Söz buraya gelmişken, yaptıkları hizmetlerle hemen herkesin takdirlerini kazanan arkadaşlara bir-iki hususu hatırlatmakta yarar var:

Asrın çilekeşi o büyük zat, o kâmet-i bâlâ, o serv-i revân yapmış olduğu onca devâsâ hizmetlere rağmen diyor ki: “Biz yapageldiğimiz hizmetlerle, ahir zamanda gelecek zatlara zemin hazırlıyoruz.”; “Sen, ey riyakâr nefsim! Dine hizmet ettim diye gururlanma. ‘Allah bu dini facir bir adamla da teyit ve takviye eder.’ sırrınca, müzekkâ olmadığın için, belki sen kendini o racül-i facir bilmelisin; hizmetini, ubûdiyetini, geçen nimetlerin şükrü ve vazife-i fıtrat ve farize-i hilkat ve netice-i sanat bil, ucub ve riyadan kurtul.”; “Güneşe müteveccih su kabarcıklarında güneşin aksi bulunur. Onlar karanlığa girdiğinde veya güneşle alâkası kesilince her şey de biter.” Onun bütün hâsiyeti güneşi tam aksettirebilmesindedir, yoksa o güneş değildir. Aynen öyle de, sen kabarcıklar misali, Allah’tan gelen şeyleri aksettirebiliyorsan ne güzel!
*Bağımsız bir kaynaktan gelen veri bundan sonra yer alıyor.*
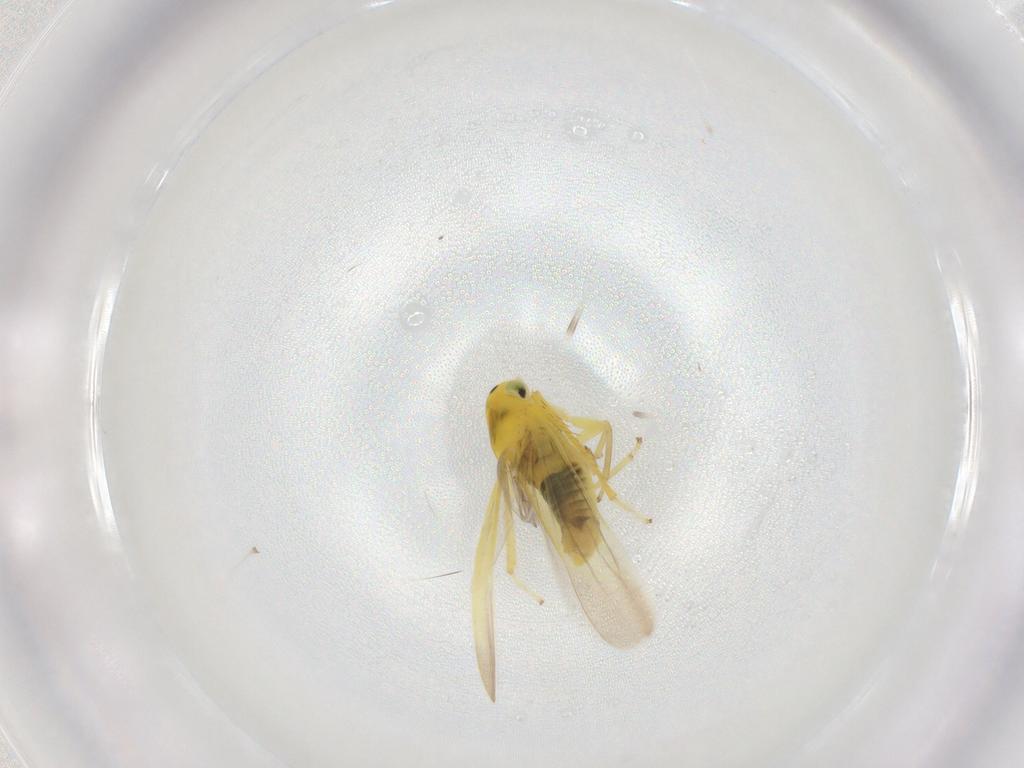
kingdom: Animalia
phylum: Arthropoda
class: Insecta
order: Hemiptera
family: Cicadellidae
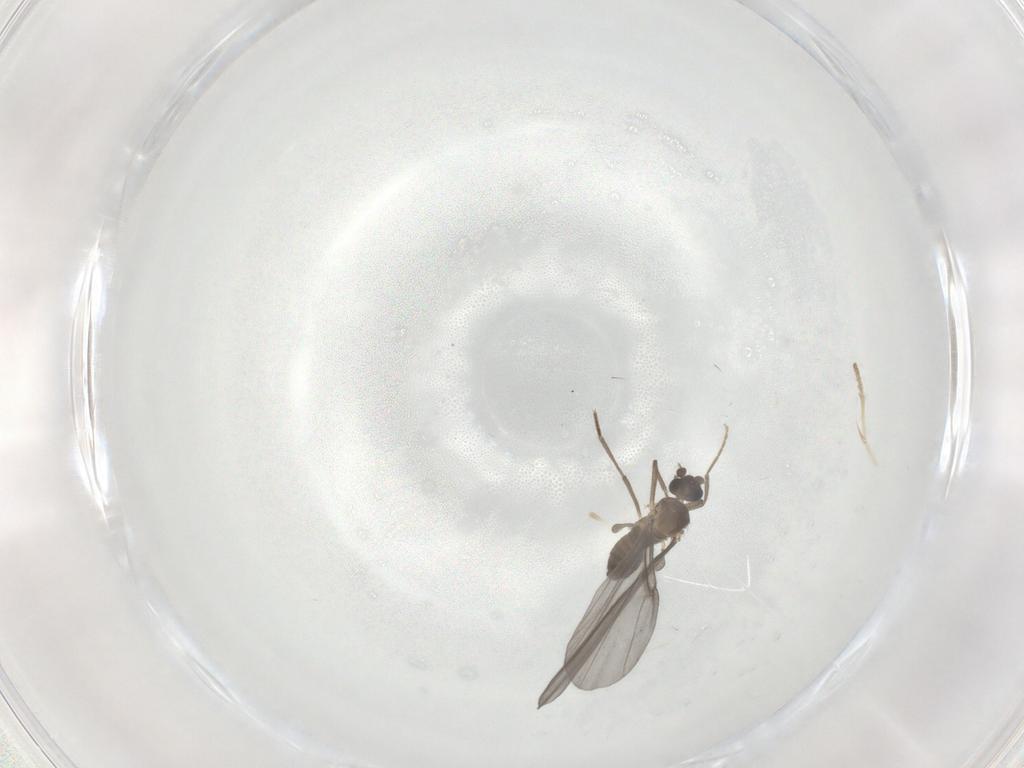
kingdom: Animalia
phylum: Arthropoda
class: Insecta
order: Diptera
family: Phoridae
Görüldüğü gibi bizim çizgimiz bellidir. Bizim en büyük vazife ve misyonumuz, kulluktur. Başkalarının medh ü senaları, o medh ü senaların hakkımızda biçtiği makamlarda gözümüz yoktur. Biz, her zaman Hz. Ali’nin “insanlardan bir insan olma” hedefine ulaşmaya çalışmalıyız. İnanan gönüller olarak bizim büyüklüğümüz, şahs-ı mânevîde, kolektif şuurdadır. Bâki hakikatler, fâni şahısların üzerine bina edilemez.. bina edilse, onlar ahirete irtihal ettiğinde, mefkûre de akim kalır.

Bu açıdan duygu-düşünce itibarıyla birbirimizle irtibatımızı kavî tutmalı ve vahdet-i ruhiyemizi korumaya çalışmalıyız. Kendimizi her daim sıfırlayarak yolumuza devam etmeliyiz. Unutmamalıyız ki, “Büyüklerde büyüklüğün alâmeti tevazu ve mahviyettir. Küçüklerde küçüklüğün alâmeti tekebbürdür.” “Ben yaptım, ben ettim.” demek şirkin bir uzantısıdır. Ene’yi yırtıp, Nahnü’yü ya da “Hû”yu göstermek bizim vazifemizdir. Topluluk içinde ihtilaf çıkarmama, yalanın en küçüğüne dahi tenezzül etmeme de yine vazifelerimiz cümlesindendir. Çeşitli vesilelerle anlattığım şahsî vilâyet değil, cemaat veliliğini yakalamak gayemizdir.

O hâlde yapılan ve yapılacak olan medh ü senalar bizi bizden almamalı ve vazifelerimizi yapmaya engel teşkil etmemelidir. Bu ise, yukarıdaki esasları benimsemeye ve özümsemeye bağlıdır.

1 En’âm sûresi, 6/164; İsrâ sûresi, 17/15; Fâtır sûresi, 35/18; Zümer sûresi, 39/7.